> _STATED TASK 1_
State whether each statement below agrees with the text on Sickology 101, answering yes or no and quoting the text's deciding words: (a) the album is the second in the "Collabos" series; (b) the album's subtitle was kept through its release; (c) the additional production credits appeared in the initial pressing.

> _SOURCE TEXT_
====

Studio album by Tech N9ne
- Released: April 28, 2009
- Genre: Hip-hop
- Length: 1:15:35
- Label: Strange Music
- Producer: Matic Lee Wyshmaster Young Fyre Seven

Tech N9ne chronology
| Killer (2008) | Sickology 101 (2009) | Tech N9ne: The Box Set (2009) |

Tech N9ne Collabos chronology
| Misery Loves Kompany (2007) | Sickology 101 (2009) | The Gates Mixed Plate (2010) |

Singles from Sickology 101
- "Red Nose" Released: March 31, 2009; "Sickology 101" Released: March 31, 2009; "Nothin'" Released: April 14, 2009;

= Sickology 101 =

Sickology 101 is the eighth studio album, and the second in the "Collabos" series, by rapper Tech N9ne.

Early on, the album carried a "The Study of Being Sick" subtitle, but as its release grew nearer, the subtitle was phased out. The album features guest appearances from Krayzie Bone, Crooked I, Chino XL, Messy Marv, Ron Ron, Potluck, also featured are fellow Kansas City rappers Cash Image, D-Locc Da Chop and the 57th Street Rogue Dog Villians [sic]. Furthermore, fellow Strange Music rappers Krizz Kaliko, Kutt Calhoun and Big Scoob are featured. It features production by producers that have previously collaborated with Tech, like Tramaine "Young Fyre" Winfrey, Jonah "Matic Lee" Appleby, Adam "Wyshmaster" Cherrington, and Michael "Seven" Summers, with additional production alongside Young Fyre, like Josh "Karbon" Brunstetter and Brian "Yung Fokus" Reid. The additional production credits were absent from the copies of the album in the initial pressing, but were added in subsequent pressings.

====

> _DATA EXTRACT_
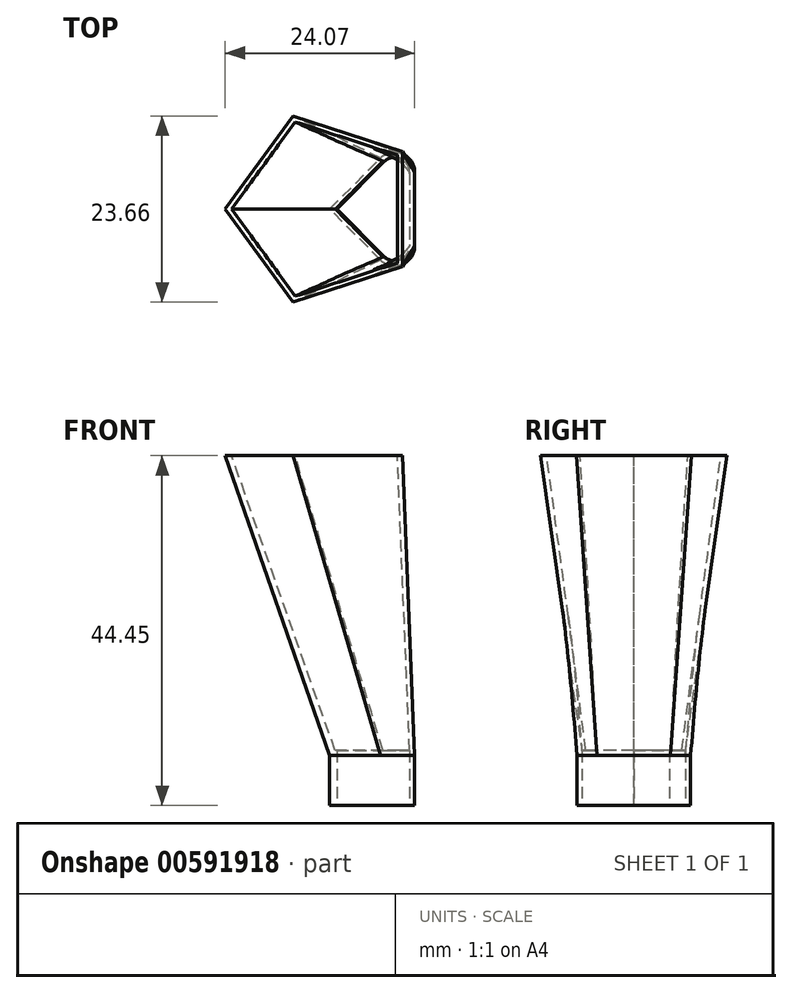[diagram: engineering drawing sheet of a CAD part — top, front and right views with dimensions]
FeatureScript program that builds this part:
annotation { "Feature Type Name" : "Feature", "Feature Type Description" : "" }
export const myFeature = defineFeature(function(context is Context, id is Id, definition is map)
    precondition{}
    {
        {
            var Q0;
            Q0=qCreatedBy(makeId("Top.planeOp"),FACE);
            var sketch = newSketch(context, id + "F0", { "sketchPlane" : qUnion([Q0])});
            skLineSegment(sketch, "E0", {"start": v(56.2, -6.47) * mm, "end": v(49.74, 0) * mm});
            skLineSegment(sketch, "E1", {"start": v(49.74, 0) * mm, "end": v(56.2, 6.47) * mm});
            skLineSegment(sketch, "E2", {"start": v(60.54, 4.67) * mm, "end": v(60.54, -4.67) * mm});
            skArc(sketch, "E3", {"start": v(60.54, 4.67) * mm, "mid": v(58.97, 7.02) * mm, "end": v(56.2, 6.47) * mm});
            skArc(sketch, "E4", {"start": v(56.2, -6.47) * mm, "mid": v(58.97, -7.02) * mm, "end": v(60.54, -4.67) * mm});
            skSolve(sketch);
        }
        {
            var Q0;
            Q0=qCreatedBy(makeId("Top.planeOp"),FACE);
            cPlane(context, id + "F1", {"entities" : qUnion([Q0]), "cplaneType" : CPlaneType.OFFSET, "offset" : 38.1 * mm, "width" : 152.4 * mm, "height" : 152.4 * mm});
        }
        {
            var Q0;
            Q0=qCreatedBy(id+"F1.planeOp",FACE);
            var sketch = newSketch(context, id + "F2", { "sketchPlane" : qUnion([Q0])});
            skCircle(sketch, "E5.cCircle", {"center": v(48.92, 0) * mm, "radius": 10.07 * mm, "construction": true});
            skLineSegment(sketch, "E5.0", {"start": v(58.98, 7.31) * mm, "end": v(58.98, -7.31) * mm});
            skLineSegment(sketch, "E5.1", {"start": v(58.98, -7.31) * mm, "end": v(45.07, -11.83) * mm});
            skLineSegment(sketch, "E5.2", {"start": v(45.07, -11.83) * mm, "end": v(36.47, 0) * mm});
            skLineSegment(sketch, "E5.3", {"start": v(36.47, 0) * mm, "end": v(45.07, 11.83) * mm});
            skLineSegment(sketch, "E5.4", {"start": v(45.07, 11.83) * mm, "end": v(58.98, 7.31) * mm});
            skPoint(sketch, "E5.0.midPoint", {"position": v(58.98, 0) * mm});
            skSolve(sketch);
        }
        {
            var Q0;
            Q0=qSketchRegion(id+"F0",true);
            var Q1;
            Q1=qSketchRegion(id+"F2",true);
            loft(context, id + "F3", {"sheetProfilesArray" : [{ "sheetProfileEntities" : qUnion([Q0]) }, { "sheetProfileEntities" : qUnion([Q1]) }]});
        }
        {
            var Q0;
            Q0=makeQuery(id+"F3.opLoft","CAP_FACE",FACE,{"disambiguationData":[OSD([makeQuery(id+"F2.imprint","IMPRINT",FACE,{"disambiguationData":[TD([[makeQuery(id+"F2.imprint","IMPRINT",EDGE,{"derivedFrom":sQuery(id+"F2.wireOp",EDGE,"E5.0")}),-1.0]])]})])],"isStart":true});
            shell(context, id + "F4", {"entities" : qUnion([Q0]), "thickness" : 0.64 * mm});
        }
        {
            var Q0;
            Q0=makeQuery(id+"F3.opLoft","CAP_FACE",FACE,{"disambiguationData":[OSD([makeQuery(id+"F0.imprint","IMPRINT",FACE,{"disambiguationData":[TD([[makeQuery(id+"F0.imprint","IMPRINT",EDGE,{"derivedFrom":sQuery(id+"F0.wireOp",EDGE,"E0")}),-1.0]])]})])],"isStart":true});
            var sketch = newSketch(context, id + "F5", { "sketchPlane" : qUnion([Q0])});
            skLineSegment(sketch, "E6", {"start": v(50.64, 0) * mm, "end": v(56.65, -6.02) * mm});
            skLineSegment(sketch, "E7", {"start": v(50.64, 0) * mm, "end": v(56.65, 6.02) * mm});
            skArc(sketch, "E8", {"start": v(59.9, 4.67) * mm, "mid": v(58.73, 6.43) * mm, "end": v(56.65, 6.02) * mm});
            skArc(sketch, "E9", {"start": v(56.65, -6.02) * mm, "mid": v(58.8, -6.4) * mm, "end": v(59.9, -4.52) * mm});
            skLineSegment(sketch, "E10", {"start": v(59.9, -4.52) * mm, "end": v(59.9, 4.67) * mm});
            skSolve(sketch);
        }
        {
            var Q0;
            Q0=qSketchRegion(id+"F5",true);
            extrude(context, id + "F6", {"entities" : qUnion([Q0]), "operationType" : NewBodyOperationType.REMOVE, "oppositeDirection" : true, "depth" : 0.64 * mm, "offsetDistance" : 25.4 * mm});
        }
        {
            var Q0;
            Q0=qSketchRegion(id+"F0",true);
            extrude(context, id + "F7", {"entities" : qUnion([Q0]), "operationType" : NewBodyOperationType.ADD, "oppositeDirection" : true, "depth" : 6.35 * mm, "offsetDistance" : 25.4 * mm});
        }
        {
            var Q0;
            Q0=qSketchRegion(id+"F5",true);
            extrude(context, id + "F8", {"entities" : qUnion([Q0]), "operationType" : NewBodyOperationType.REMOVE, "endBound" : BoundingType.UP_TO_NEXT, "depth" : 25.4 * mm, "offsetDistance" : 25.4 * mm});
        }
    });
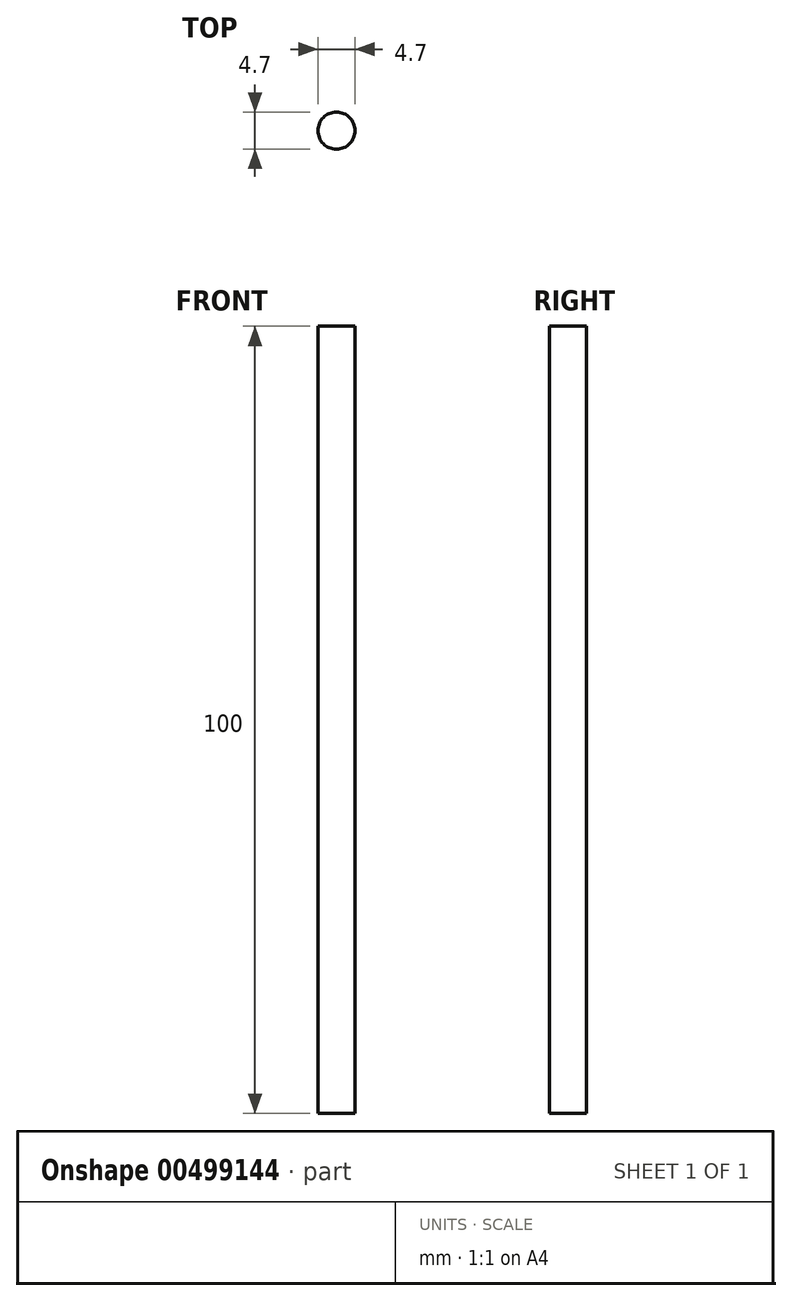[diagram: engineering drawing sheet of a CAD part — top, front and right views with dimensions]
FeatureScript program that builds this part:
annotation { "Feature Type Name" : "Feature", "Feature Type Description" : "" }
export const myFeature = defineFeature(function(context is Context, id is Id, definition is map)
    precondition{}
    {
        {
            var Q0;
            Q0=qCreatedBy(makeId("Top.planeOp"),FACE);
            var sketch = newSketch(context, id + "F0", { "sketchPlane" : qUnion([Q0])});
            skCircle(sketch, "E0", {"center": v(0, 0) * mm, "radius": 2.35 * mm});
            skSolve(sketch);
        }
        {
            var Q0;
            Q0=makeQuery(id+"F0.imprint","IMPRINT",FACE,{"disambiguationData":[TD([[makeQuery(id+"F0.imprint","IMPRINT",EDGE,{"derivedFrom":sQuery(id+"F0.wireOp",EDGE,"E0")}),1.0]])]});
            extrude(context, id + "F1", {"entities" : qUnion([Q0]), "depth" : 100 * mm});
        }
    });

====

> _STATED TASK 2_
Return verbatim the lines of the records from their first line through the line containing "v(58.97, 7.02) *", both ends included. Leave the pictures out of your reply.

> _EXERCISE RESPONSE 1_
(a) Yes: "the second in the "Collabos" series"
(b) No: "as its release grew nearer, the subtitle was phased out"
(c) No: "The additional production credits were absent from the copies of the album in the initial pressing"

> _EXERCISE RESPONSE 2_
[diagram: engineering drawing sheet of a CAD part — top, front and right views with dimensions]
FeatureScript program that builds this part:
annotation { "Feature Type Name" : "Feature", "Feature Type Description" : "" }
export const myFeature = defineFeature(function(context is Context, id is Id, definition is map)
    precondition{}
    {
        {
            var Q0;
            Q0=qCreatedBy(makeId("Top.planeOp"),FACE);
            var sketch = newSketch(context, id + "F0", { "sketchPlane" : qUnion([Q0])});
            skLineSegment(sketch, "E0", {"start": v(56.2, -6.47) * mm, "end": v(49.74, 0) * mm});
            skLineSegment(sketch, "E1", {"start": v(49.74, 0) * mm, "end": v(56.2, 6.47) * mm});
            skLineSegment(sketch, "E2", {"start": v(60.54, 4.67) * mm, "end": v(60.54, -4.67) * mm});
            skArc(sketch, "E3", {"start": v(60.54, 4.67) * mm, "mid": v(58.97, 7.02) * mm, "end": v(56.2, 6.47) * mm});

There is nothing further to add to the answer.